義務感や責務として物事をやり切るという事がまったくの苦手。中学受験をしたのは、前近代的な公立校に行きたくないということであり、大学受験においても、好意を寄せる人に胸を張って会うためという至極プリミティブな動機だったりします。
そういう人間ですから、会社、仕事選びにおいては、自分が愛せるものを選ばないと大変なことになるだろう…そんな予感がありました。努力なんてガラじゃないし、上手くできやしないから。
愛せる人、土地、会社、テーマ…自分の力が出るのは、愛せる対象が多いこと。さらに深く愛するためには、対象のことを理解すること。知りもしないのに愛することなんて出来ないし、知れば知るほど愛情が沸いてくるもの。
「何をするにしても自分のすることを愛せ。子供の頃、映写室を愛したように」
僕が好きなニューシネマパラダイスで、視力を喪った映写技師のアルフレッドが、主人公のトトにいう名台詞。大学生の時に、満員のシネスイッチ銀座で立ち見で感涙しながら見ていました。
その時に思ったのです。
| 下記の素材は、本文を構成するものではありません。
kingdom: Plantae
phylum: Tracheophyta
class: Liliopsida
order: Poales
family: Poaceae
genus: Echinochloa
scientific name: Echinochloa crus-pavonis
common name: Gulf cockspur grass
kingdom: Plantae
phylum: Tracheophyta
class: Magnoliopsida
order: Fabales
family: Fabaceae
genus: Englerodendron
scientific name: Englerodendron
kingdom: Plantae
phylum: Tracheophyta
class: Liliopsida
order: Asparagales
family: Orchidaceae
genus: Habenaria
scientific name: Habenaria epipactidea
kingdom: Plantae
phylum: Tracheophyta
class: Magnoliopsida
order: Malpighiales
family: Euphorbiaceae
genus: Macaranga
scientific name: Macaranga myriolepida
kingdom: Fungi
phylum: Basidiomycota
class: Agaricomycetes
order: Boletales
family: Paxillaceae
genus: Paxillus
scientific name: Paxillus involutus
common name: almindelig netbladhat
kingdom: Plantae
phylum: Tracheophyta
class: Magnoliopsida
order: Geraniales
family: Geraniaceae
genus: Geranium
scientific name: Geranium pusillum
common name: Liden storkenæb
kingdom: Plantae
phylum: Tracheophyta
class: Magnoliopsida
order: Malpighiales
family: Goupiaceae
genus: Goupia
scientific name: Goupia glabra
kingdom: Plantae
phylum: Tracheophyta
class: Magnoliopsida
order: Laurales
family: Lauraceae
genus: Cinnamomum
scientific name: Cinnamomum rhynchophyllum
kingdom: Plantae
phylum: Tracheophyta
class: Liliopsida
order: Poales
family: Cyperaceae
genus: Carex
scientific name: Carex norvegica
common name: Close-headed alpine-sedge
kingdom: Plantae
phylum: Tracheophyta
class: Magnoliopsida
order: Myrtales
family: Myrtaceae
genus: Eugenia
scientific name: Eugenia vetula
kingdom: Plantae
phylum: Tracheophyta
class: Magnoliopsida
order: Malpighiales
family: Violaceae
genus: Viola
子供の時の素直な心で自分の愛せる対象を見いだしていくことが大事なんだ…と。それは有名な会社でも、お金を稼げる仕事でもない。就活前の入院生活でそれは確信になりました。
エンゲージメントって、心からの愛と忠誠の契り。だから、心の声を聞かず会社に任せ仕事をしていたら、仕事を愛せなくても仕方ない思うのです。